-- PAGE TEXT follows --

October 9, 2024

What’s new in Apollo GraphOS 

Rob Brazier

Rob Brazier

Since our last Apollo GraphOS update, we’ve been hard at work to deliver some powerful features and improvements in Apollo GraphOS that enhance developer experience, boost performance, and improve security and we’re excited for everyone to get their hands on it.

This major development was announced at GraphQL Summit 2024, but you can get the highlights of this — plus an overview of everything else that’s new with Apollo GraphOS — below. 

Design, build and operate at scale with GraphQL and Apollo

GraphQL has evolved from a tool for improving mobile app performance to becoming the backbone of modern API platforms, powering critical applications for major companies including the New York Times, Wayfair, Intuit and others. In fact a recent report from Gartner® predicts that by 2027, more than 60% of enterprises will use GraphQL in production, up from less than 30% in 2024. 

At its core, GraphQL makes your APIs better. It’s not about replacing your existing APIs, but about maximizing their value and potential. With Apollo GraphOS powered by its federated GraphQL architecture, GraphQL can be leveraged as a complementary platform that sits atop existing services, helping magnify an organization’s API investments. By providing a single semantic layer, the GraphOS platform provides a unified way to access the data from any API in an organization and optimizes developer experience, accelerates product development, and prepares APIs for both the experiences we’re building today and the intelligent apps to come. 

To further empower organizations in this API-driven future, we’re thrilled to announce several groundbreaking features and enhancements to our flagship product, Apollo GraphOS.

Introducing Apollo Connectors for REST APIs 

We’re excited to announce Apollo Connectors, a new way to streamline GraphQL adoption by simplifying the integration of REST APIs into a federated GraphQL environment. Available now in public preview, Apollo Connectors eliminate the need to write redundant resolver code or manage GraphQL servers, allowing developers to easily map REST API endpoints to their GraphQL schema using a declarative syntax. This eliminates dependencies, boosts developer productivity, and helps teams unlock the full potential of GraphQL without overhauling existing systems.

-- PAGE TEXT concluded --

- [JOB ITEM A]
Answer these questions from the Apollo GraphOS announcement:
(i) At which event was the major development announced?
(ii) According to the Gartner report, what share of enterprises will use GraphQL in production by 2027?
(iii) In what form are Apollo Connectors currently available?
- [JOB ITEM B]
Resume the Apollo GraphOS announcement, beginning after its final sentence.

-- DATA TO EXAMINE follows --

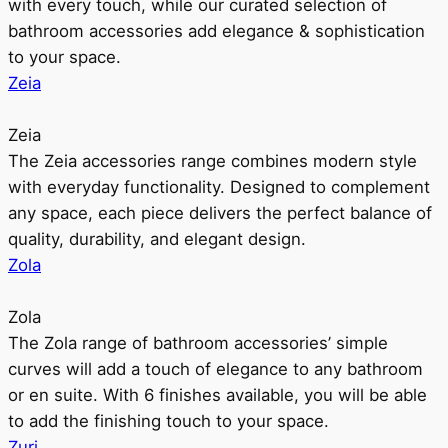
with every touch, while our curated selection of
bathroom accessories add elegance & sophistication
to your space.
Zeia
Zeia
The Zeia accessories range combines modern style
with everyday functionality. Designed to complement
any space, each piece delivers the perfect balance of
quality, durability, and elegant design.
Zola
Zola
The Zola range of bathroom accessories’ simple
curves will add a touch of elegance to any bathroom
or en suite. With 6 finishes available, you will be able
to add the finishing touch to your space.
Zuri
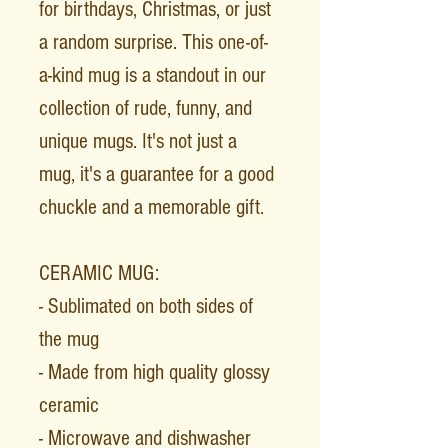
for birthdays, Christmas, or just
a random surprise. This one-of-
a-kind mug is a standout in our
collection of rude, funny, and
unique mugs. It's not just a
mug, it's a guarantee for a good
chuckle and a memorable gift.
CERAMIC MUG:
- Sublimated on both sides of
the mug
- Made from high quality glossy
ceramic
- Microwave and dishwasher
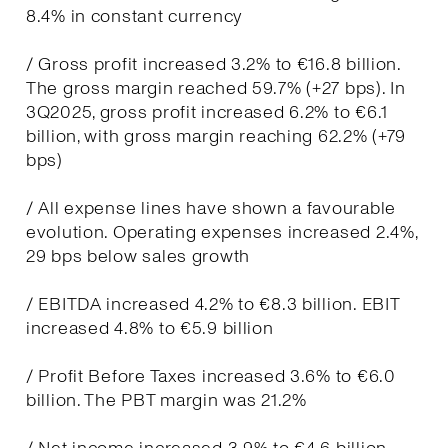
8.4% in constant currency
/ Gross profit increased 3.2% to €16.8 billion.
The gross margin reached 59.7% (+27 bps). In
3Q2025, gross profit increased 6.2% to €6.1
billion, with gross margin reaching 62.2% (+79
bps)
/ All expense lines have shown a favourable
evolution. Operating expenses increased 2.4%,
29 bps below sales growth
/ EBITDA increased 4.2% to €8.3 billion. EBIT
increased 4.8% to €5.9 billion
/ Profit Before Taxes increased 3.6% to €6.0
billion. The PBT margin was 21.2%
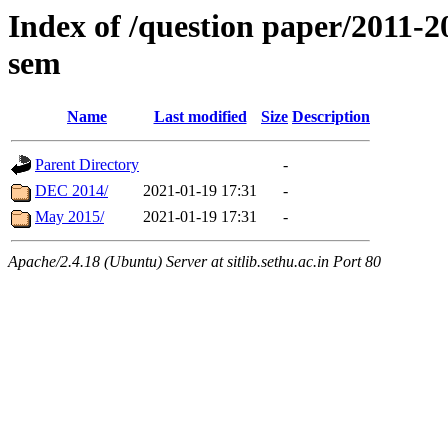
Index of /question paper/2011
sem
Name
Last modified
Size
Description
Parent Directory
-
DEC 2014/
2021-01-19 17:31
-
May 2015/
2021-01-19 17:31
-
Apache/2.4.18 (Ubuntu) Server at sitlib.sethu.ac.in Port 80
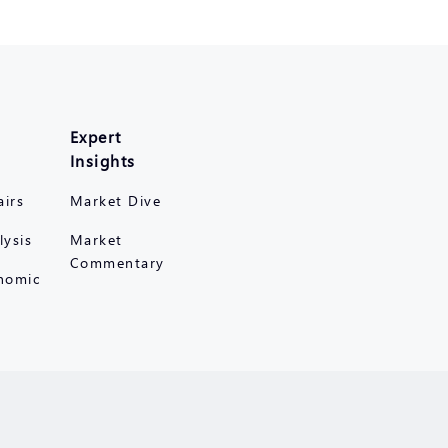
Expert
Insights
airs
Market Dive
lysis
Market
Commentary
nomic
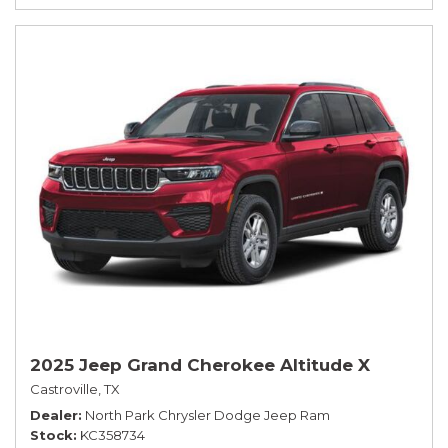
2025 Jeep Grand Cherokee Altitude X
Castroville, TX
Dealer
North Park Chrysler Dodge Jeep Ram
Stock
KC358734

-- DATA TO EXAMINE concluded --

- [TASK ANSWER A]
(i) GraphQL Summit 2024
(ii) More than 60%
(iii) Public preview

- [TASK ANSWER B]
Figure 1: Apollo Connectors for REST APIs
Figure 1: Apollo Connectors for REST APIs

Our goal is to make Apollo Connectors effective for organizations of all sizes. For smaller teams it removes the complexity of setting up and maintaining GraphQL infrastructure, allowing developers to focus on building business logic rather than managing proxy resolver services. At the same time, Apollo Connectors scales for larger enterprises, enabling teams supporting existing REST APIs to provide GraphQL interfaces quickly and easily, ultimately accelerating the pace of innovation across the organization. Apollo GraphOS provides standardized tooling for using Apollo Connectors, providing easy onboarding for engineering leaders. Its context-aware smart editor and Visual Studio Code extension provides auto-completion, linting, and in-line validations, further enhancing developer productivity. 

Get started with Apollo Connectors for free today and check out our announcement blog to learn more. 

Custom schema checks

Apollo GraphOS now supports custom schema checks, a powerful new feature that addresses API platform teams’ demand for enhanced schema validation capabilities. This functionality allows you to integrate your own business logic and governance rules into Apollo’s existing schema check workflow, ensuring that every schema change adheres to company-specific standards. The result is a more robust, flexible, and tailored approach to maintaining schema integrity, allowing platform teams to uphold organizational standards in an automated manner. 

Refer to our documentation to learn more about custom schema checks. 

Local workflow enhancements 

We’re always looking for ways to improve your day-to-day development workflows, and that’s why we’ve made some exciting updates to Rover, Apollo’s command-line interface for GraphOS.  The new improvements in Rover integrates it more closely with GraphOS Studio and brings under-the-hood improvements that make it up to 10x faster when composing large graphs. By shifting to parallel and asynchronous execution of commands like compose and fetch, Rover now delivers significant improvements in both speed and reliability. 

Beyond performance improvements, Rover now supports subgraph mirroring, an automated workflow that allows developers to fetch and test subgraph configurations on their local machines. This new enhancement eliminates the time-consuming manual setup previously required, enabling developers to quickly test new subgraphs and router configurations in a controlled environment, significantly boosting developer productivity. 

And of course, Apollo Connectors are supported in Rover. Download the latest Rover release today to get started. 

Apollo’s latest router updates enhances performance and stability

We’ve also made significant performance improvements to our supergraph runtime, GraphOS Router. These enhancements are driven by features such as new native query planner, entity caching with invalidation API, and demand control. 

Native query planner for faster Router execution 

A query plan is a strategy for executing an incoming GraphQL operation efficiently. It serves as a blueprint for dividing a single incoming operation into one or more operations that are each resolvable by a single subgraph. As your schema grows larger and more distributed, query planning becomes increasingly complex. For larger, more complex schemas, creating an optimal query plan is crucial to ensure that operations are executed quickly and with minimal resource consumption. 

Figure 2: Query plan

We’re excited to announce a new native query planner in Apollo Router, designed to significantly enhance performance and reduce resource usage. Implemented in Rust, the native query planner processes and plans incoming client requests faster and more efficiently than ever before. Compared to the previous version, the new native query planner delivers a 10x median performance improvement, with a notable 7x improvement in p99 performance in query planning time. Refer to our documentation to get started and explore how the native query planner can transform your query handling.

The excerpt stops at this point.